In May, federal magistrate judge Carmen Garza ordered the state to submit the investigation within 60 days.
Though incomplete, attorney Sovereign Hager of the New Mexico Center on Law and Poverty, which represents plaintiffs in the ongoing lawsuit, told lawmakers HSD’s internal report shows that the directive to falsify applications came from supervisors within the department, some of whom have been recently promoted.
But Hager added there’s “no indication” HSD Secretary Brent Earnest was aware of the alleged fraudulent practice.
That’s a point that Collins emphasized during the Friday meeting.
“The secretary did not know about this until we learned it in court,” Collins said, referring to the first testimonies of the alleged practice from HSD employees in April. “The investigation shows this has gone back 23 years. We want to be clear there has never been a directive from the secretary.”
Several lawmakers, however, criticized leadership at HSD for the scandal.
State Rep. Miguel Garcia, D-Albuquerque, asked Collins how many HSD administrators were being investigated for fraudulently adding fake assets to SNAP applications.
Collins responded that he didn’t know, but added that the investigation was looking at all offices within the department.
During court hearings in April and May, HSD employees accused at least ten supervisors of the practice of adding false assets. Three supervisors who were called as witnesses pleaded their Fifth Amendment rights and refused to answer questions to avoid potentially incriminating themselves in criminal wrongdoing.
“It’s important that these people be criminally prosecuted,” Garcia said, referring to supervisors culpable in the practice.
A spokesman for HSD did not immediately return a voicemail left Friday afternoon by NM Political Report seeking comment for this story.
Earnest did not attend the hearing.
State Sen. Gay Kernan, R-Hobbs, alluded to the allegations that HSD employees were adding fake assets on late applications to stop the state from being sanctioned from the federal government for having large backlogs. Federal law requires emergency food applications to be processed within seven days, and according to employee testimony the fake assets were added to applications not processed within this timeframe.
“We need to make sure our employees are well-trained, and when the seven days pass, that they can go to their supervisor and not be punished and do what they have to do,” Kernan said.
Kernan added that she appreciated Earnest calling for the investigation after the allegations surfaced. She compared his role to a superintendent of a large public school district.
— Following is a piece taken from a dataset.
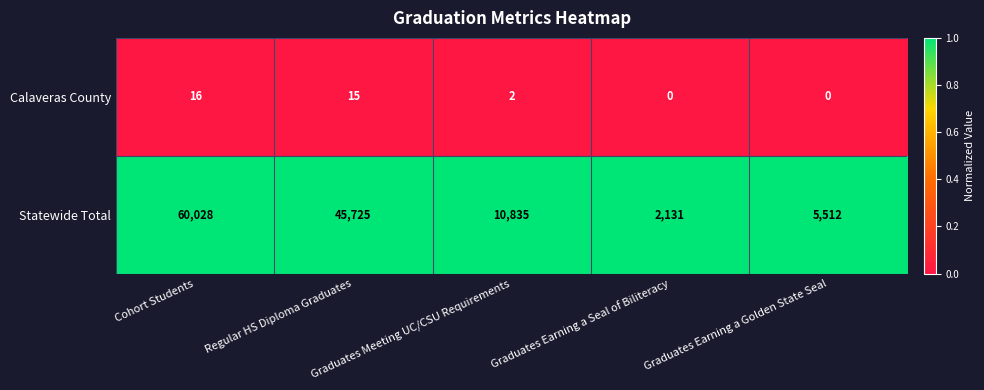

List the series in order of their peak value, highest first.

Statewide Total, Calaveras County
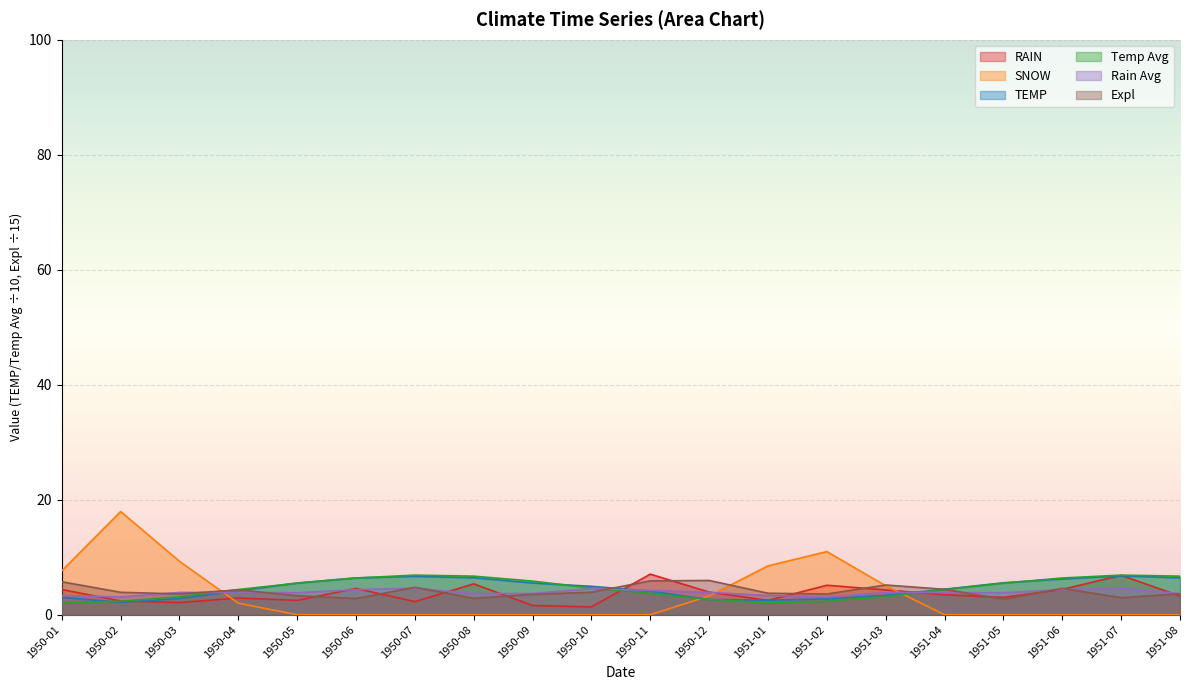

How many lines are shown in the chart?

6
“They should know what goes on in the classrooms every single day, but they’re not going to,” Kernan said.
Candelaria said it is too early to lay the blame on anybody yet for a scandal that “may be a systematic problem.” But he did question how the issue could have been going on for decades.
“How does a problem like this exist for so long and ostensibly across administrations without secretaries, governors, supervisors, whomever catching wind of it?” Candelaria said. “That’s what confuses me the most, is how does something like this, that now seems so blatant, how does it exist for so long under the radar?”
Two lawmakers—state Sen. Jerry Ortiz y Pino and state Rep. Christine Trujillo, both Democrats of Albuquerque—have called for Earnest’s resignation. Ortiz y Pino cited the SNAP fraud scandal, while Trujillo referenced the department’s separate behavioral health shakeup scandal.